Sorry, it should be there now. Forgot to respond earlier.
BTW, rather than removing --run, wouldn't it be better to add '--no-degraded' (or similar)?
mdadm -A without run is the same as -A --run --no-degraded. The only effect --run has is to enable starting degraded arrays. Without --run, assemble will assemble, but not start, a degraded array, and will both assemble and start complete arrays. BTW, did you build both f9 and devel initscripts packages?
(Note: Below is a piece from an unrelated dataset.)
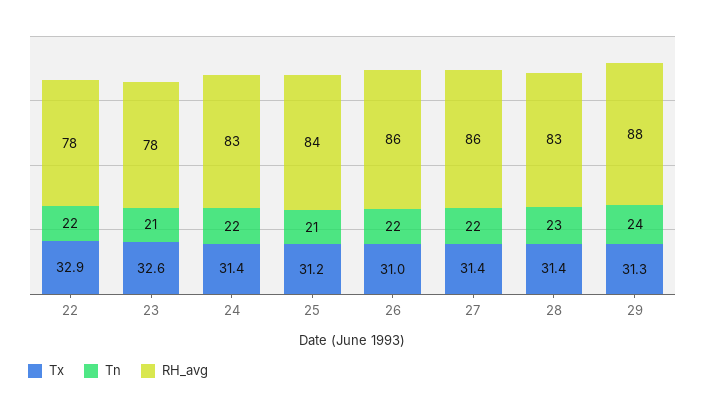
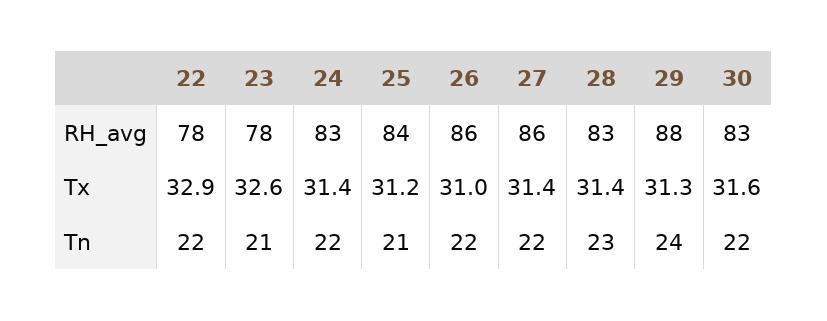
RH_avg, 30: none -> 83
Tx, 30: none -> 31.6
Tn, 30: none -> 22

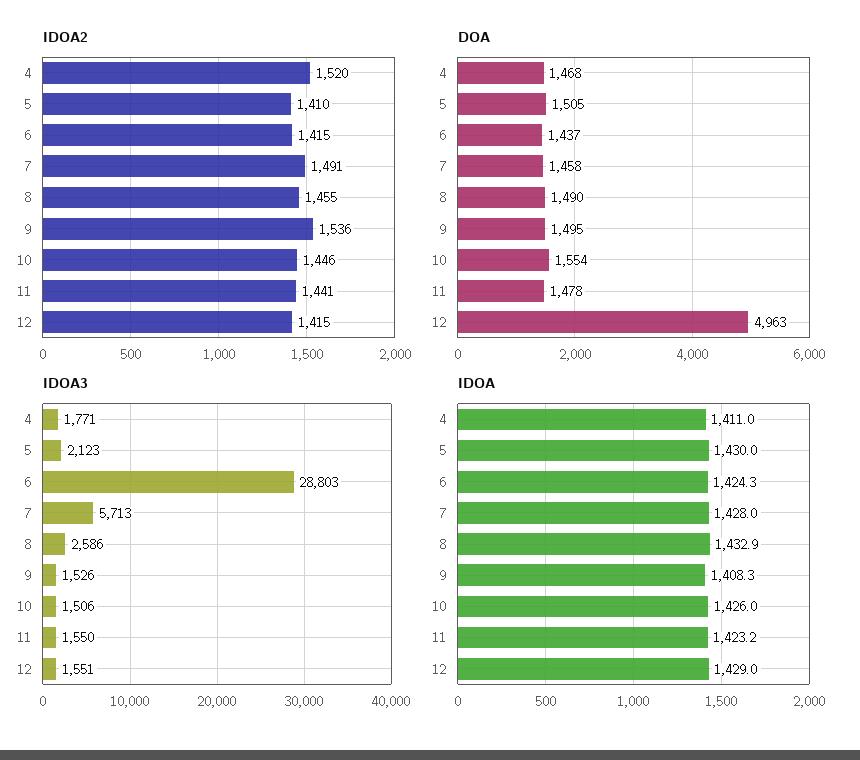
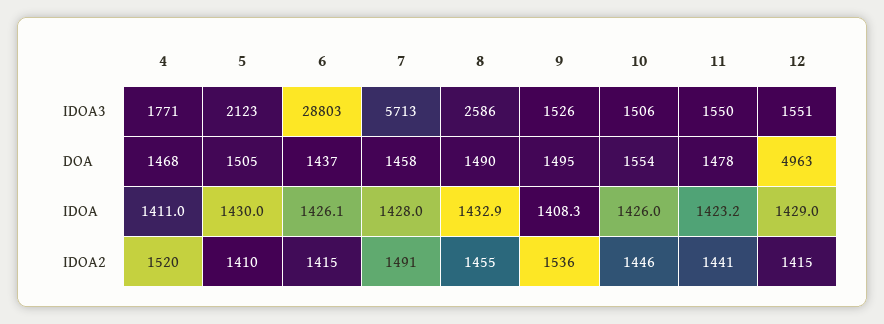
IDOA, 6: 1424.3 -> 1426.1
I assume devel is done, but didn't know if you had built and pushed the initscripts change to bodhi yet (or how you wanted to coordinate doing so to resolve this).
It's in rawhide now, and currently in testing for Fedora 9; it will be pushed to stable in the next push. https://admin.fedoraproject.org/updates/F9/FEDORA-2008-8981
Thanks, I'll build the new mdadm.
*** Bug 467587 has been marked as a duplicate of this bug. ***
mdadm-2.6.7.1-1.fc9 has been submitted as an update for Fedora 9. http://admin.fedoraproject.org/updates/mdadm-2.6.7.1-1.fc9
mdadm-2.6.7.1-1.fc9 has been pushed to the Fedora 9 testing repository. If problems still persist, please make note of it in this bug report. If you want to test the update, you can install it with su -c 'yum --enablerepo=updates-testing update mdadm'. You can provide feedback for this update here: http://admin.fedoraproject.org/updates/F9/FEDORA-2008-9325
mdadm-2.6.7.1-1.fc9 has been pushed to the Fedora 9 stable repository. If problems still persist, please make note of it in this bug report.